◆ **Stated goal**:
Extract everything in the records below, from the first line down to and including the line that contains "genus: Cupania". Reproduce each line without any change.

◆ **Excerpted records**:
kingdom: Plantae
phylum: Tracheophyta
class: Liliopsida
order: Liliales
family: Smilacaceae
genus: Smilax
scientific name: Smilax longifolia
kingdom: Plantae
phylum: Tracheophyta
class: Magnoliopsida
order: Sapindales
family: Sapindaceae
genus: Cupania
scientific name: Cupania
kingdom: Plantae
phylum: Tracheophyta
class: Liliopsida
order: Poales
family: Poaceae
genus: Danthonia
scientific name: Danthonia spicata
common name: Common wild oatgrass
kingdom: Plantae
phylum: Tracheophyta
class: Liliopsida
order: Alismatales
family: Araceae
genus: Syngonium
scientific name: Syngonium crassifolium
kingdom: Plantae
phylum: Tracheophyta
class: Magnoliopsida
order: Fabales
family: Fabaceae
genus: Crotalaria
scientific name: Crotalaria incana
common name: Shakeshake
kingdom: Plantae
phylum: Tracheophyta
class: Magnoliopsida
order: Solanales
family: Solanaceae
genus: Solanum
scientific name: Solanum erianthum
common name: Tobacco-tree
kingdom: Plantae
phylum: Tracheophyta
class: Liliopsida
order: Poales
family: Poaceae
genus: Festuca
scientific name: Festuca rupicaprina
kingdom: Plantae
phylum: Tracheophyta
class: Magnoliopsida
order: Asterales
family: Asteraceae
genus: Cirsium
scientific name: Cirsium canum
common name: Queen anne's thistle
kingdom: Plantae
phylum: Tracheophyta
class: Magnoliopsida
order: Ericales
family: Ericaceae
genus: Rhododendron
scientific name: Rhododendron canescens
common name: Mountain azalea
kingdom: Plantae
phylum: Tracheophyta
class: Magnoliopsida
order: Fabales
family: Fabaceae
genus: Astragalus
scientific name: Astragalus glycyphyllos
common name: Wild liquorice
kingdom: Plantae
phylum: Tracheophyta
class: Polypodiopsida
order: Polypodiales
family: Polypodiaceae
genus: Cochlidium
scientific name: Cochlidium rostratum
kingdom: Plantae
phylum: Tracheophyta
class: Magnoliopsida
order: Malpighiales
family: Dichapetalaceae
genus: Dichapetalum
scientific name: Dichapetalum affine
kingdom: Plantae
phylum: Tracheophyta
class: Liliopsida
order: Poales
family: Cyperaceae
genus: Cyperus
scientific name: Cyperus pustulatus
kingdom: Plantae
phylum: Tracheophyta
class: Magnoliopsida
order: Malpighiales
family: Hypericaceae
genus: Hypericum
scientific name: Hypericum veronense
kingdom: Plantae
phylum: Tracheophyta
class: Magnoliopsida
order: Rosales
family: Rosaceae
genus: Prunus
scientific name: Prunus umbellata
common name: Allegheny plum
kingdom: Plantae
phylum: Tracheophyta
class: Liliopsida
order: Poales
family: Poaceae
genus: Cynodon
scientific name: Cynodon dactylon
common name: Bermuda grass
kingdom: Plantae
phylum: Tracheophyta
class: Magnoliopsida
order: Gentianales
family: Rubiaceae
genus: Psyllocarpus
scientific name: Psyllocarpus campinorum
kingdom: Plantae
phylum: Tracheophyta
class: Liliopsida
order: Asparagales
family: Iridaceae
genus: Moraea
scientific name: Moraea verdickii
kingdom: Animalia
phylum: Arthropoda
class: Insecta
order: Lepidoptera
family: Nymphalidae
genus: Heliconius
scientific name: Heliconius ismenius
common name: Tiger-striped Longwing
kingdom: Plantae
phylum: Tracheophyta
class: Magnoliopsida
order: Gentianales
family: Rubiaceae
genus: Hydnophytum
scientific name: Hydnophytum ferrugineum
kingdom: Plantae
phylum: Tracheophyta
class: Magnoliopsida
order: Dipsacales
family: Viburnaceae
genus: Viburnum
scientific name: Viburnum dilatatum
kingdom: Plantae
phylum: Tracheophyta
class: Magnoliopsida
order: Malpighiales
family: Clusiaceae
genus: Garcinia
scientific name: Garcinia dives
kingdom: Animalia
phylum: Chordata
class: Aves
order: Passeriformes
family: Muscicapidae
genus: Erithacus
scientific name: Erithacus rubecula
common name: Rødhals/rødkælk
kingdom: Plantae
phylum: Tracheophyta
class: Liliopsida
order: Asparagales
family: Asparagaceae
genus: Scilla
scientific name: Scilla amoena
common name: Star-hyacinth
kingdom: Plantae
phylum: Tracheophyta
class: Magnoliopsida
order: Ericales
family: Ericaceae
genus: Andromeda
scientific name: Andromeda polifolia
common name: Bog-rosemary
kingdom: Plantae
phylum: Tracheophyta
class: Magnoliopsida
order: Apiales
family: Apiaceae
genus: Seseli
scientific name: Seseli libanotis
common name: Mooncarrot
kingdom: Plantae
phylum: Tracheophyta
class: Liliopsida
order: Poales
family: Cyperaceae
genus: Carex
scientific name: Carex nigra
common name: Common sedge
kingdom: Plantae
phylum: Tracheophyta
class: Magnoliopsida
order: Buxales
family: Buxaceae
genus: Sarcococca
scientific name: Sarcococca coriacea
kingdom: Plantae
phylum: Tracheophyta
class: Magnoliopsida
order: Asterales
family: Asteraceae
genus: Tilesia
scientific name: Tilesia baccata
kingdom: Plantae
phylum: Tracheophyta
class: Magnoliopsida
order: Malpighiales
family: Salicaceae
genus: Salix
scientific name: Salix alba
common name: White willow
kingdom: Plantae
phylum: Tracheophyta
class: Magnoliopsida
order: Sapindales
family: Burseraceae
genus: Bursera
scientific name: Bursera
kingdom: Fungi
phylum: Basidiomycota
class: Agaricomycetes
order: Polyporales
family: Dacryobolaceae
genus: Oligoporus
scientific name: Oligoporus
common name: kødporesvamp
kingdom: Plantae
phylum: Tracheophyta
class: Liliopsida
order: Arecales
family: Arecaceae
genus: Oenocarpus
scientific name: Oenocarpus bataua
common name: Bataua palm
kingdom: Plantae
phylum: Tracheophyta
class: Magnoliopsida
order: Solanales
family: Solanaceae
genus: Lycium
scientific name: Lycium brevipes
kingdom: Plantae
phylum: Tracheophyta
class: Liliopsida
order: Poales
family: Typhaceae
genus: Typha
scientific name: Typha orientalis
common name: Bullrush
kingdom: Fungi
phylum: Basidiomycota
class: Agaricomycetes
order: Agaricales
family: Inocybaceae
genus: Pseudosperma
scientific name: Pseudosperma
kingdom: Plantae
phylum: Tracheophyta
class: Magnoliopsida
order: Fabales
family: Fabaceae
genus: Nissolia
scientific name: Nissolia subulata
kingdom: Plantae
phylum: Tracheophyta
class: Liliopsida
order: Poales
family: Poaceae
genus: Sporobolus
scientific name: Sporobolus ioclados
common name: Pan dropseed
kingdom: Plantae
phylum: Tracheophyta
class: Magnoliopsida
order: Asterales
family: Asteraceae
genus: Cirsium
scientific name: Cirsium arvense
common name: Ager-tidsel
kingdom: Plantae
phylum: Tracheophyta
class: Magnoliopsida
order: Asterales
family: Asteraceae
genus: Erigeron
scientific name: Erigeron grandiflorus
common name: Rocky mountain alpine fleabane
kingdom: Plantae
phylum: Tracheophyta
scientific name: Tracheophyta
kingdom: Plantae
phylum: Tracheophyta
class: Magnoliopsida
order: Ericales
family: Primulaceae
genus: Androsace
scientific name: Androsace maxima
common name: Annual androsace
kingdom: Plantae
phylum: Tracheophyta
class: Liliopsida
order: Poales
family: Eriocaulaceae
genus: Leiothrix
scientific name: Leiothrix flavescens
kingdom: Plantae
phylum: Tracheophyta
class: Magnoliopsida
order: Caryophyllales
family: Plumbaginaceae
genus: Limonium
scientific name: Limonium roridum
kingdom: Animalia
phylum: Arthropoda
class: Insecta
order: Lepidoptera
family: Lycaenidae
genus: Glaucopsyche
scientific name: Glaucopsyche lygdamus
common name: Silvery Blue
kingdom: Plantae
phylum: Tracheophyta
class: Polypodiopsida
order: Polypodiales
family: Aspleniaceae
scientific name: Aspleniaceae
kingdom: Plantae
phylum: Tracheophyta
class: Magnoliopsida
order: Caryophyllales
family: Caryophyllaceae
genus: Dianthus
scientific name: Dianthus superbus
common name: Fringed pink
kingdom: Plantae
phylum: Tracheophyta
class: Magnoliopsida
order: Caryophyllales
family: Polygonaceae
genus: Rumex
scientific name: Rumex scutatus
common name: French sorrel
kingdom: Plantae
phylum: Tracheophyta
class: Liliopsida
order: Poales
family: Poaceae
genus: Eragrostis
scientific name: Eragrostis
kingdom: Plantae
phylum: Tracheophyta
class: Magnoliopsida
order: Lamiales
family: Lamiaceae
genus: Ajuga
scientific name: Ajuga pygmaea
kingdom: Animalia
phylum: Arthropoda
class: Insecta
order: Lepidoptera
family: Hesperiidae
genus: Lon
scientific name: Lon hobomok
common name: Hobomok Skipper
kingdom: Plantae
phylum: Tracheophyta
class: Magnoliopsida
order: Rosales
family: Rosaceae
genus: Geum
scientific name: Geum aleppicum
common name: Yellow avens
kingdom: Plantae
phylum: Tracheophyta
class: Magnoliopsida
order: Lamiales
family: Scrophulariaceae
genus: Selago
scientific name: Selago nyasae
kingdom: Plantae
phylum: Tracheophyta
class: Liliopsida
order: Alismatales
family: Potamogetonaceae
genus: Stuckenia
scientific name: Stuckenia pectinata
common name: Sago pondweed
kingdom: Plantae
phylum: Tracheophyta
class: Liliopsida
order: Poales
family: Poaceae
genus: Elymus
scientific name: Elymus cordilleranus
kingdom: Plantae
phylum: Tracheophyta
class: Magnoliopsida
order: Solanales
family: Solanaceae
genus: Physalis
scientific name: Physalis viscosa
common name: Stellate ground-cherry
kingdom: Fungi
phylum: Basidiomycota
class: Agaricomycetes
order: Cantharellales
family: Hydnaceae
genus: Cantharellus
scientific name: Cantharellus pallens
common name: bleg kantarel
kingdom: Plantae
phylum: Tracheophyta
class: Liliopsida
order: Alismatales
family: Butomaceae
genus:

◆ **Solution below**:
kingdom: Plantae
phylum: Tracheophyta
class: Liliopsida
order: Liliales
family: Smilacaceae
genus: Smilax
scientific name: Smilax longifolia
kingdom: Plantae
phylum: Tracheophyta
class: Magnoliopsida
order: Sapindales
family: Sapindaceae
genus: Cupania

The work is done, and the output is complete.